AI systems could be, probably will be, eventually enabled to fake some kinds of emotional response, but in order to really feel they’d need to have something at stake. Our brains store a continually updated model of the outside world, another of our own body and its current internal state, and continually process the intersection of these two models to see what is threatening or beckoning to us. Meanwhile our memory stores a more or less complete record of our lives to-date along with the values of the things that have happened to us. All our decisions result from integrating these data sources. To provide anything equivalent for an AI system will be staggeringly costly in memory and CPU: the most sophisticated self-driving vehicle is less than a toy by comparison.

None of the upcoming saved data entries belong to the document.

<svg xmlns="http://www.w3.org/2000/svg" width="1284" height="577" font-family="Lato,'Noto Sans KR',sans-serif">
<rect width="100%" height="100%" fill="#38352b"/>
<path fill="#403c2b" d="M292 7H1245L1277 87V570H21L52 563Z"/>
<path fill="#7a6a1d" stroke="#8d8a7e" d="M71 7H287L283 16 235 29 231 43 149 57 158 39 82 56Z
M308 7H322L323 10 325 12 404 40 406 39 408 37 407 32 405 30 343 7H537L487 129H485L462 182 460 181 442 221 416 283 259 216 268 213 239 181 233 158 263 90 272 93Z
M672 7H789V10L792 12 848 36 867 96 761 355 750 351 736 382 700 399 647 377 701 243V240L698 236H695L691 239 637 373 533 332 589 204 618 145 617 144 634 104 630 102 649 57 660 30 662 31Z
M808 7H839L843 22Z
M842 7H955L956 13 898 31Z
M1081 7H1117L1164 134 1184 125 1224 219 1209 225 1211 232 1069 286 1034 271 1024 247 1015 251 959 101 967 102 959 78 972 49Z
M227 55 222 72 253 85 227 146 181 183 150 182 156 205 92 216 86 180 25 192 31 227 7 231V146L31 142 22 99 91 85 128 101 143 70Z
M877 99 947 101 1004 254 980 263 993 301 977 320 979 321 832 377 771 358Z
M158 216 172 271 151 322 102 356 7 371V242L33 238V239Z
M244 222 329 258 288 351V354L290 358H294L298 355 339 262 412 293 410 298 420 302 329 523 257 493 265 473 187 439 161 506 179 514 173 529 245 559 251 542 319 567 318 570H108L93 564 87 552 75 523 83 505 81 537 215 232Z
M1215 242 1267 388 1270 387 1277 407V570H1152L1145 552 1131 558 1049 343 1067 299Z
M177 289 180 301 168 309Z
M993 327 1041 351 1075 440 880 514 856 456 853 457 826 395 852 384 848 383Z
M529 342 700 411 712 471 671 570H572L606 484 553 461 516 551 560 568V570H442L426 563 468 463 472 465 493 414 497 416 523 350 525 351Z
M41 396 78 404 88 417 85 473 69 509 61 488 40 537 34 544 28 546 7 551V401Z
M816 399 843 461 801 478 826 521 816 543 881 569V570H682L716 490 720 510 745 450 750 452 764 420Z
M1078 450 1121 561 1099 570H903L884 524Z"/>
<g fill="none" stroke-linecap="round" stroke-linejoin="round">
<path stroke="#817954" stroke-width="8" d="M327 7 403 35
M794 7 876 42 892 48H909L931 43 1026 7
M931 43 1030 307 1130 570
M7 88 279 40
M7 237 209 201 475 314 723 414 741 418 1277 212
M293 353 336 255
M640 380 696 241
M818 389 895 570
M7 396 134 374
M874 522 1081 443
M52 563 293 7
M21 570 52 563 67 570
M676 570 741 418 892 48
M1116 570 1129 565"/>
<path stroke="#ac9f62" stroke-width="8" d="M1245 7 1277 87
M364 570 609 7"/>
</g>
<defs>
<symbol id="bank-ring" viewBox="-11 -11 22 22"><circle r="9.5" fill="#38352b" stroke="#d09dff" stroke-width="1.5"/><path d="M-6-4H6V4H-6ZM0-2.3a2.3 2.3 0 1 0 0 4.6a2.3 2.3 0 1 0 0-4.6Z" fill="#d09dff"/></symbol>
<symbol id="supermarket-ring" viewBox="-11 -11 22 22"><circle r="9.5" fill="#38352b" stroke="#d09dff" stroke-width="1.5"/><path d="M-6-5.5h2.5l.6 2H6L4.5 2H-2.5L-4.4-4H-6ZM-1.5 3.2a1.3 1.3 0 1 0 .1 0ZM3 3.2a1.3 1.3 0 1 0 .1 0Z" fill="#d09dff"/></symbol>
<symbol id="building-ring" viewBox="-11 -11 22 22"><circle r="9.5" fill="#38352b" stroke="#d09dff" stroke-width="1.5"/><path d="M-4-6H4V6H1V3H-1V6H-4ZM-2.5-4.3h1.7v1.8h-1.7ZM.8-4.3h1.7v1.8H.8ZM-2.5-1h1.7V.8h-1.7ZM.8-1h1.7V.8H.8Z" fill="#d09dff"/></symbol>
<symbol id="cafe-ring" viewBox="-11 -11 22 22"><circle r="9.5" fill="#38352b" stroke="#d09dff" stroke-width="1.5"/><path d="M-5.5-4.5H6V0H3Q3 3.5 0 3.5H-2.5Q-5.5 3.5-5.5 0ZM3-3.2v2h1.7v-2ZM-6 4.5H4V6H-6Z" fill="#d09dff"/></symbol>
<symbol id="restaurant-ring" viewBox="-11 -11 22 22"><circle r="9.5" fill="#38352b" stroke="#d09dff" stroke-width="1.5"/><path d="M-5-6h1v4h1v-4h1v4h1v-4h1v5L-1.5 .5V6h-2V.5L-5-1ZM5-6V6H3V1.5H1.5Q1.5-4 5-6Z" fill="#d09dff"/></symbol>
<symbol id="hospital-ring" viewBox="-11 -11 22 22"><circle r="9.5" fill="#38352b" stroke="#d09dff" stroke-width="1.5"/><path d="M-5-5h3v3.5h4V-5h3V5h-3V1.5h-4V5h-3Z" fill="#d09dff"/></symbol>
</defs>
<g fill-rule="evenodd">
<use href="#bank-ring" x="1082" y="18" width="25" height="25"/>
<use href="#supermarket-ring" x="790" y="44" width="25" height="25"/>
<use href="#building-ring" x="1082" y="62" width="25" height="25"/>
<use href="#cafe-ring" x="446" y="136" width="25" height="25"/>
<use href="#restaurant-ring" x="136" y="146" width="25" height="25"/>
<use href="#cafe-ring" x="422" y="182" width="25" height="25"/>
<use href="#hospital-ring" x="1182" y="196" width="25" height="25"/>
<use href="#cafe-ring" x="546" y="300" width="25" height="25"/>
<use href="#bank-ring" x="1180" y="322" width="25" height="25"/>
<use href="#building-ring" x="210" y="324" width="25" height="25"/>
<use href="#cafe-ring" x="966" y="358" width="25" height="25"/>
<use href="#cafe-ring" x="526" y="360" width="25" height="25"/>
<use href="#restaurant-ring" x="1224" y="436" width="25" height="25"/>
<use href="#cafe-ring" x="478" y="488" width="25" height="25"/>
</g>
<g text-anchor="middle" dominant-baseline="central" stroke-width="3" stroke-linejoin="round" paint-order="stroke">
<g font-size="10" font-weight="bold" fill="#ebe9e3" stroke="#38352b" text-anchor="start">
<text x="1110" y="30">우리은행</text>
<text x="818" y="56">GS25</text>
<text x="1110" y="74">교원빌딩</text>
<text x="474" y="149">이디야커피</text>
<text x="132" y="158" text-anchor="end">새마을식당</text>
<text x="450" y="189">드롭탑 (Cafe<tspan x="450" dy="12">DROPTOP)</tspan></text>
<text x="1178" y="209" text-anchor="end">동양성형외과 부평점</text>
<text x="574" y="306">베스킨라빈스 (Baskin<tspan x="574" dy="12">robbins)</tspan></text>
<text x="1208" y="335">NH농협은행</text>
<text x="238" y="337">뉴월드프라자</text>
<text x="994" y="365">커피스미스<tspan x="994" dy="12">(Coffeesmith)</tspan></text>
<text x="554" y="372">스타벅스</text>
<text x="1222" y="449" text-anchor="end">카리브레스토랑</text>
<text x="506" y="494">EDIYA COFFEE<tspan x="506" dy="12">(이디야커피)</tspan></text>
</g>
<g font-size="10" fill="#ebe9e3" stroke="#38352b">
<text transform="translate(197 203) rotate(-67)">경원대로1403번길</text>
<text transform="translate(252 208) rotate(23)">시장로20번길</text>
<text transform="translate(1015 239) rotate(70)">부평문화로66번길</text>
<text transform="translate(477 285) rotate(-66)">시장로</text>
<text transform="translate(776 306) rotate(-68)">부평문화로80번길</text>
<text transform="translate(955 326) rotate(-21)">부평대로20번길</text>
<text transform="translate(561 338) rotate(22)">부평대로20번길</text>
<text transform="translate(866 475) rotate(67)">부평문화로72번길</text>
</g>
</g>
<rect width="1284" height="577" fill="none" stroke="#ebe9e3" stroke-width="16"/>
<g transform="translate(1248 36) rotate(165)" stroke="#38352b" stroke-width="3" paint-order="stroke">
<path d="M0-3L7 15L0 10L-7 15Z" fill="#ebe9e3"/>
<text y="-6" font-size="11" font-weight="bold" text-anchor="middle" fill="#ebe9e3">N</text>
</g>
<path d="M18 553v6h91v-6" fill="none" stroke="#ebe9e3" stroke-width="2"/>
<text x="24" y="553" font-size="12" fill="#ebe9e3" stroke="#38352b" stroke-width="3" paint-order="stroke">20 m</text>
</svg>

Which is not to say that AI is useless, far from it. Just as simpler computers excel at arithmetic or graphics, AI systems can excel at kinds of reasoning in which we are slow or error-prone, precisely due to the emotional content of our own reason. Once we stop pretending that they’re intelligent in the same way as us (or ever can be), and acknowledge that they can be given skills that complement our own, then AIs become tools as essential as spreadsheets are now. The very name Artificial Intelligence positively invites this confusion, so we’d perhaps better call it Artificial Reasoning or something like that.

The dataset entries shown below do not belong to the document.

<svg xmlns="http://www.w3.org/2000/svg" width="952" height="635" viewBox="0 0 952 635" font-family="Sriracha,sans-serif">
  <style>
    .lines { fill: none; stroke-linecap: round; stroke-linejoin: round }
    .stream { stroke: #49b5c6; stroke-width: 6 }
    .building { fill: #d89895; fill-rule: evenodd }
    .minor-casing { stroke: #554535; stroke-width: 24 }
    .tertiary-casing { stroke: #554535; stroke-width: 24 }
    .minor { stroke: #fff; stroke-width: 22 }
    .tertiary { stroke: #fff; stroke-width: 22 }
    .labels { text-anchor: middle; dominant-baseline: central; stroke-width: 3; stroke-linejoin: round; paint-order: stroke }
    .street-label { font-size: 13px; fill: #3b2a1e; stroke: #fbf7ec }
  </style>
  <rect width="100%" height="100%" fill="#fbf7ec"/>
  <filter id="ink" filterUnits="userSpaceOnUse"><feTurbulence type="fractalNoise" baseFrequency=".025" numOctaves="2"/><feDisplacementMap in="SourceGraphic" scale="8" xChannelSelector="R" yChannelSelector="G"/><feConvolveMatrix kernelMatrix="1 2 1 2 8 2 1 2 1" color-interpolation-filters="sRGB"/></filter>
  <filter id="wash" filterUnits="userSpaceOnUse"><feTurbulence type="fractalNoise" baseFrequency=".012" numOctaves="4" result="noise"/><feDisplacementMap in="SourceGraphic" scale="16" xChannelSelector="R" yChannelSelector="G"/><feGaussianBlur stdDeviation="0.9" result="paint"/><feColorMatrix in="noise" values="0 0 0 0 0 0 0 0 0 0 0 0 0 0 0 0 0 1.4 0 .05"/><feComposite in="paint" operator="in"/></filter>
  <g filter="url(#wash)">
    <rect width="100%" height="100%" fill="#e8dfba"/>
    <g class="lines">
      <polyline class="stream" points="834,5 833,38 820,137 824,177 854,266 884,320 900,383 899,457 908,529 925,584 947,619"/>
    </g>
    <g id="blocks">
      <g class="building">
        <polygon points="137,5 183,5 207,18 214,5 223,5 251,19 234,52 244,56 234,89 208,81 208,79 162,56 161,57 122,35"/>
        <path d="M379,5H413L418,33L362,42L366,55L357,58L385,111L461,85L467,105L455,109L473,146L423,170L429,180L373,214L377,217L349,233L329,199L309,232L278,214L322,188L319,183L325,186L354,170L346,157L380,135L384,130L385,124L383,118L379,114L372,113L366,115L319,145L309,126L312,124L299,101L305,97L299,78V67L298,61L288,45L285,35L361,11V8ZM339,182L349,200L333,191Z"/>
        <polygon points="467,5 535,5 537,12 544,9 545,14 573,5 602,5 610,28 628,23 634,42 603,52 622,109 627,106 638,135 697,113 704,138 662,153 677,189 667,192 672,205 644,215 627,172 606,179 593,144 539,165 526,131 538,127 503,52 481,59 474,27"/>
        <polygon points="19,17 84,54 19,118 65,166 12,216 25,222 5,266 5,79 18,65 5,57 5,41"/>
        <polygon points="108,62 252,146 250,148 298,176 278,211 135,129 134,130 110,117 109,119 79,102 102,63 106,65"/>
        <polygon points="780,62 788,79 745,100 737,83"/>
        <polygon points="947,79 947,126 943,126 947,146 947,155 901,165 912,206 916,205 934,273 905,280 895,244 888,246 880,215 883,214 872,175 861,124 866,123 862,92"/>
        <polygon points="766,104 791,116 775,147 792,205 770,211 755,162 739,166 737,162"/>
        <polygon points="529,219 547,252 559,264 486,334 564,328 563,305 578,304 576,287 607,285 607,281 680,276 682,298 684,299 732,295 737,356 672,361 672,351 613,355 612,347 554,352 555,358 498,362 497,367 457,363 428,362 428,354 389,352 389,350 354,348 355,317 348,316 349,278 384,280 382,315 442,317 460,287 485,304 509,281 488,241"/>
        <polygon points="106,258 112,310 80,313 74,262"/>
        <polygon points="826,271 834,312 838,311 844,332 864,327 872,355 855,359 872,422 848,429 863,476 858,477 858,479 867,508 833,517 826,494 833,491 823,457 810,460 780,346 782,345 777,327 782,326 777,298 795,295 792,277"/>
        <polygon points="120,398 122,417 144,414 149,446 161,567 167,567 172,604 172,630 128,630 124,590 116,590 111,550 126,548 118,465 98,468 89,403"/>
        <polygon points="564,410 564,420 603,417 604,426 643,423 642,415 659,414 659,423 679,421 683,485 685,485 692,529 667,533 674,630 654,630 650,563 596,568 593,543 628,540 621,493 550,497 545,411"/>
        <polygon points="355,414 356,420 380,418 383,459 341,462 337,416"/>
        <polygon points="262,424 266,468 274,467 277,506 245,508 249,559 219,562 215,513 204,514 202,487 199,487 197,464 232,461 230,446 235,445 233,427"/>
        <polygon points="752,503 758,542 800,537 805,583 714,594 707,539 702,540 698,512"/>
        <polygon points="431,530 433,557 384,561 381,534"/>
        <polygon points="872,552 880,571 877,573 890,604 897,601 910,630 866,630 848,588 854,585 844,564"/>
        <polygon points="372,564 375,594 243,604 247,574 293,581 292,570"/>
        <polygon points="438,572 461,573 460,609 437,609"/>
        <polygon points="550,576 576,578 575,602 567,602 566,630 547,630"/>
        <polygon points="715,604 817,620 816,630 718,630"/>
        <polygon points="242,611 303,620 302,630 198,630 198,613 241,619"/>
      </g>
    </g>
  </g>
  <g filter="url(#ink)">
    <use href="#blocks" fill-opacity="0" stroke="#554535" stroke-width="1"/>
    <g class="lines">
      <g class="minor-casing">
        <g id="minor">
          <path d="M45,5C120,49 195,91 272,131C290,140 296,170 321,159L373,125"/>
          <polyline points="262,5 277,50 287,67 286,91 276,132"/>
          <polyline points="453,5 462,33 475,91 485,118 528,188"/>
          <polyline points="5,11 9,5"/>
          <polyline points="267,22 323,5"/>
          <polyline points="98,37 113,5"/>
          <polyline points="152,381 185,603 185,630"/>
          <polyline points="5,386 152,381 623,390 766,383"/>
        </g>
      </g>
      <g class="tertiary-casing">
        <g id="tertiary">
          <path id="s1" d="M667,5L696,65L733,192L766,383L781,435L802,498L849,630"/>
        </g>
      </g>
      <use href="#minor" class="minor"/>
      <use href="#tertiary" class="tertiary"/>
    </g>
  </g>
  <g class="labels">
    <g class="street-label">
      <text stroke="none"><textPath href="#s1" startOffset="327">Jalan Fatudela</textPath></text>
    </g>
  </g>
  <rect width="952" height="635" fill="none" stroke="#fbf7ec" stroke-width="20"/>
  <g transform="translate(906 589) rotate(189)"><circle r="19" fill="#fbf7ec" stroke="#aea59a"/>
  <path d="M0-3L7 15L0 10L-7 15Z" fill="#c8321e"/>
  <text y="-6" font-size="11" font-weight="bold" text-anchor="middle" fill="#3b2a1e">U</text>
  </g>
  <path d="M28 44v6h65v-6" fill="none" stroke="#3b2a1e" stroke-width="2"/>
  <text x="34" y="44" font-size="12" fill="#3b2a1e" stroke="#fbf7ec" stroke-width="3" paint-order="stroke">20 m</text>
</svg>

And we need to stop pressing the panic button before we can acknowledge these limits of AI. If you design an AI that fires people in order to increase profits, it will. If you design it to kill people, it will. But the same is true of human accountants and soldiers. Lacking emotions, an AI can never have its own interests or ambitions, so it can never be as good or as bad as we can. And if we fail to fit it with a fail-safe off switch then it’s our own stupid fault.